WHAT YOU NEED TO DO.
Copy out the rows verbatim, from the start through the line containing "das equipes de".

++++ SOURCE DATA

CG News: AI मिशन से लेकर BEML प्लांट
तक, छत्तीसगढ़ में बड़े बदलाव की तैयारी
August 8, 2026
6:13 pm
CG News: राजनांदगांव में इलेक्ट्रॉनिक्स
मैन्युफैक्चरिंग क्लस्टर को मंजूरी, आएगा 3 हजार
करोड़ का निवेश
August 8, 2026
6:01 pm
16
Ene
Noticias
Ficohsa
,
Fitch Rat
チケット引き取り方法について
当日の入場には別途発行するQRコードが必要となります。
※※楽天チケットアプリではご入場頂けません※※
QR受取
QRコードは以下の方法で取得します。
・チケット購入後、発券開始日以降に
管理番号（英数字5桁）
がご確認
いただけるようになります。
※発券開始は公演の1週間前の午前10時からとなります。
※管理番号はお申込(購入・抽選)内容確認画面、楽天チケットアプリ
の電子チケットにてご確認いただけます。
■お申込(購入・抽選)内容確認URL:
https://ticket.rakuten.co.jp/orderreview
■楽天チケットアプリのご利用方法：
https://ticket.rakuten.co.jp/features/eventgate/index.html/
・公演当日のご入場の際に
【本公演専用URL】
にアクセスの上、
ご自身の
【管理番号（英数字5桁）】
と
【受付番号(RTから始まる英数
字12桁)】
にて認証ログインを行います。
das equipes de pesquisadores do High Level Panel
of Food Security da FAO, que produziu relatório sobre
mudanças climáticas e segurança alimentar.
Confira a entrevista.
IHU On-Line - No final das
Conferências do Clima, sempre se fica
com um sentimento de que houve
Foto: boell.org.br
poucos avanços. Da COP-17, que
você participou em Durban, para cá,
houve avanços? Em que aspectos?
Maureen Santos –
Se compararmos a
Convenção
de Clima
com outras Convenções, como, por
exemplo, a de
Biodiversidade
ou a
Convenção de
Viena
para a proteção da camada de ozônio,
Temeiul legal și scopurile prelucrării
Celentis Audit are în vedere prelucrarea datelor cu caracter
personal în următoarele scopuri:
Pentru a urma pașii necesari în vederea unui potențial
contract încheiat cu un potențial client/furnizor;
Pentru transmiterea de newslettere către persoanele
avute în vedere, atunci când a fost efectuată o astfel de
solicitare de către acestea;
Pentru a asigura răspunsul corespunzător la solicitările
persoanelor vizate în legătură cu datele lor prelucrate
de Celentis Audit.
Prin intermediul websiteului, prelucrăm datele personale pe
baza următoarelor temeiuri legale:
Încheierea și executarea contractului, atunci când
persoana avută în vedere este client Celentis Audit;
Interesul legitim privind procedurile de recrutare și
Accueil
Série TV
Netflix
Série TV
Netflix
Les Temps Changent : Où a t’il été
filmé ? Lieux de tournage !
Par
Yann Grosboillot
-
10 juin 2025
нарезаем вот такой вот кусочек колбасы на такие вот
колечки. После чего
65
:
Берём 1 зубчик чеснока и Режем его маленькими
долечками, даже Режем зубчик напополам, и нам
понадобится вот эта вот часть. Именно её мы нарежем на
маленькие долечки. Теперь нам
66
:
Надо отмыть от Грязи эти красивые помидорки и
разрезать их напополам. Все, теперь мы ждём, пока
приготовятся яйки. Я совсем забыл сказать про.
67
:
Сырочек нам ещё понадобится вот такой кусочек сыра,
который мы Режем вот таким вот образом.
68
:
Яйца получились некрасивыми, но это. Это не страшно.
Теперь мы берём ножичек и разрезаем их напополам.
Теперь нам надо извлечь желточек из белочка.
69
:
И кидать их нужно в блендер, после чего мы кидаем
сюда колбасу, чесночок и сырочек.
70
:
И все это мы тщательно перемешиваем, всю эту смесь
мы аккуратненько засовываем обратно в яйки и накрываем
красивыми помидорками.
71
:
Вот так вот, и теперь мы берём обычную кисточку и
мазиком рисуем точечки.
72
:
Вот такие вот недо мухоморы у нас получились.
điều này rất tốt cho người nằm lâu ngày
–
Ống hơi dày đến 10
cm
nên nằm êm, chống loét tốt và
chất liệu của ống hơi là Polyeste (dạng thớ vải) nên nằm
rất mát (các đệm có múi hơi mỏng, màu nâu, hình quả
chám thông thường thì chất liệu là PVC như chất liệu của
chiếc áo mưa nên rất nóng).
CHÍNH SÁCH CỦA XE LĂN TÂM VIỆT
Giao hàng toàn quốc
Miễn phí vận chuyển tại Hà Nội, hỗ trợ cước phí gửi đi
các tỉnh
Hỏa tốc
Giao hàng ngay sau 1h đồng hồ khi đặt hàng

++++++++

OUTPUT FOR THIS TASK.
CG News: AI मिशन से लेकर BEML प्लांट
तक, छत्तीसगढ़ में बड़े बदलाव की तैयारी
August 8, 2026
6:13 pm
CG News: राजनांदगांव में इलेक्ट्रॉनिक्स
मैन्युफैक्चरिंग क्लस्टर को मंजूरी, आएगा 3 हजार
करोड़ का निवेश
August 8, 2026
6:01 pm
16
Ene
Noticias
Ficohsa
,
Fitch Rat
チケット引き取り方法について
当日の入場には別途発行するQRコードが必要となります。
※※楽天チケットアプリではご入場頂けません※※
QR受取
QRコードは以下の方法で取得します。
・チケット購入後、発券開始日以降に
管理番号（英数字5桁）
がご確認
いただけるようになります。
※発券開始は公演の1週間前の午前10時からとなります。
※管理番号はお申込(購入・抽選)内容確認画面、楽天チケットアプリ
の電子チケットにてご確認いただけます。
■お申込(購入・抽選)内容確認URL:
https://ticket.rakuten.co.jp/orderreview
■楽天チケットアプリのご利用方法：
https://ticket.rakuten.co.jp/features/eventgate/index.html/
・公演当日のご入場の際に
【本公演専用URL】
にアクセスの上、
ご自身の
【管理番号（英数字5桁）】
と
【受付番号(RTから始まる英数
字12桁)】
にて認証ログインを行います。
das equipes de pesquisadores do High Level Panel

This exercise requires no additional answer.